Having heard Uber's reps more or less state that the law doesn't apply to them because they don't like it,
The Uber reps are claiming that the laws the cab companies are quoting are wrong. Cab companies want them regulated as taxi services (provably the wrong thing in almost all jurisdictions). Uber wants to be regulated as a hitchhiker service, with a tip. In reality, they should be somewhere in between, a private car service, where the driver doesn't need a medallion, but they should have commercial endorsements for commercial activities.
So Uber's response, is "we'll treat ourselves in the best legal way (hitchhiker service) until proven otherwise." It's a legally sound stance, many larger companies have done the same thing.
Basically, they're skirting around the law and claiming the law doesn't apply because they don't want it to.
They are abiding by the law. Just not the set of laws the cab cartels want them operating under.
They like to couch themselves as an alternative to taxis, but they don't want to be on the same playing field as them.
Hitchhiking is an alternative to taxis, and doesn't have any of the rules around it taxis do.

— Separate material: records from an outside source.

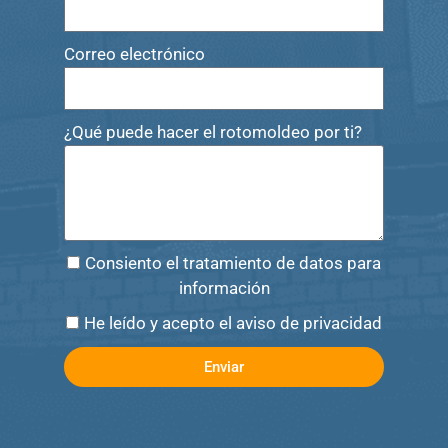
Correo electrónico
¿Qué puede hacer el rotomoldeo por ti?
Consiento el tratamiento de datos para
información
He leído y acepto el aviso de privacidad
Enviar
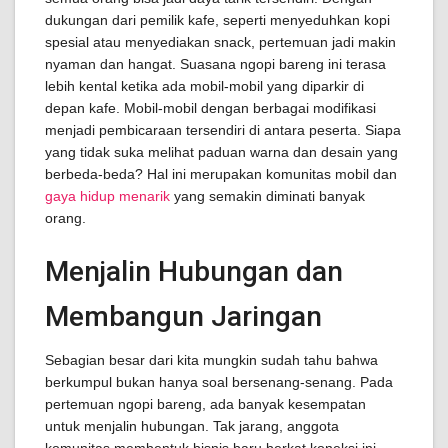
dukungan dari pemilik kafe, seperti menyeduhkan kopi
spesial atau menyediakan snack, pertemuan jadi makin
nyaman dan hangat. Suasana ngopi bareng ini terasa
lebih kental ketika ada mobil-mobil yang diparkir di
depan kafe. Mobil-mobil dengan berbagai modifikasi
menjadi pembicaraan tersendiri di antara peserta. Siapa
yang tidak suka melihat paduan warna dan desain yang
berbeda-beda? Hal ini merupakan komunitas mobil dan
gaya hidup menarik
yang semakin diminati banyak
orang.
Menjalin Hubungan dan
Membangun Jaringan
Sebagian besar dari kita mungkin sudah tahu bahwa
berkumpul bukan hanya soal bersenang-senang. Pada
pertemuan ngopi bareng, ada banyak kesempatan
untuk menjalin hubungan. Tak jarang, anggota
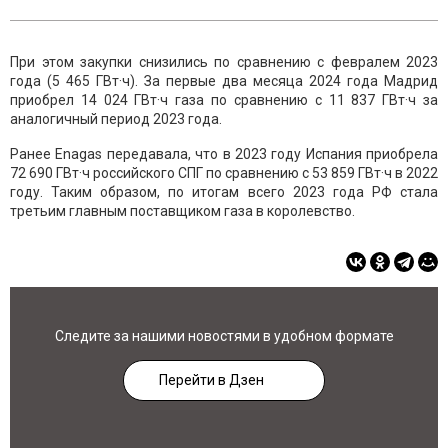
При этом закупки снизились по сравнению с февралем 2023
года (5 465 ГВт·ч). За первые два месяца 2024 года Мадрид
приобрел 14 024 ГВт·ч газа по сравнению с 11 837 ГВт·ч за
аналогичный период 2023 года.
Ранее Enagas передавала, что в 2023 году Испания приобрела
72 690 ГВт·ч российского СПГ по сравнению с 53 859 ГВт·ч в 2022
году. Таким образом, по итогам всего 2023 года РФ стала
третьим главным поставщиком газа в королевство.
Следите за нашими новостями в удобном формате
Перейти в Дзен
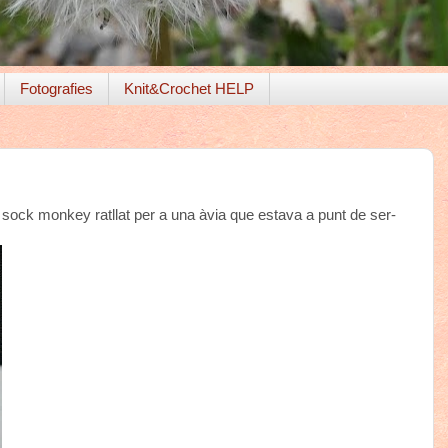
Fotografies
Knit&Crochet HELP
sock monkey ratllat per a una àvia que estava a punt de ser-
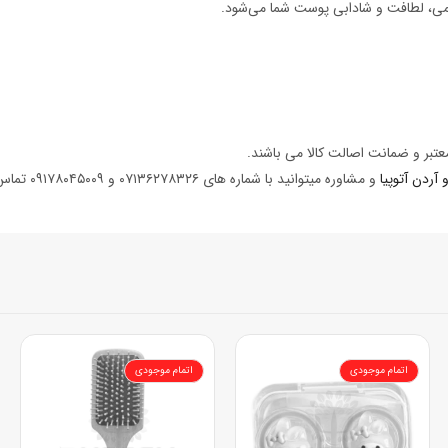
می، لطافت و شادابی پوست شما می‌شود.
تبر و ضمانت اصالت کالا می باشند.
آردن آتوپیا
و مشاوره میتوانید با شماره های ۰۷۱۳۶۲۷۸۳۲۶ و ۰۹۱۷۸۰۴۵۰۰۹ تماس بگیرید تا همکاران ما در داروخانه دکتر آوری شما را راهنمایی کنند
اتمام موجودی
اتمام موجودی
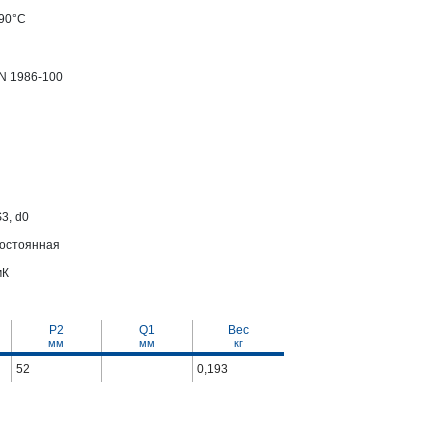
+90°С
N 1986-100
3, d0
постоянная
мК
P2
Q1
Вес
мм
мм
кг
52
0,193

Think of couch surfing. Paid couch surfing isn't regulated like a hotel. You don't pay the special hotel taxes. None of the hotel regulations apply to taking $20 for someone crashing in a spare bedroom for a night. Uber's point is that if nobody has a problem with that - the hotel cartels aren't spending millions to come after couchsurfing.com or whatever, then why would anyone have a problem with "monetizing" hitchhiking?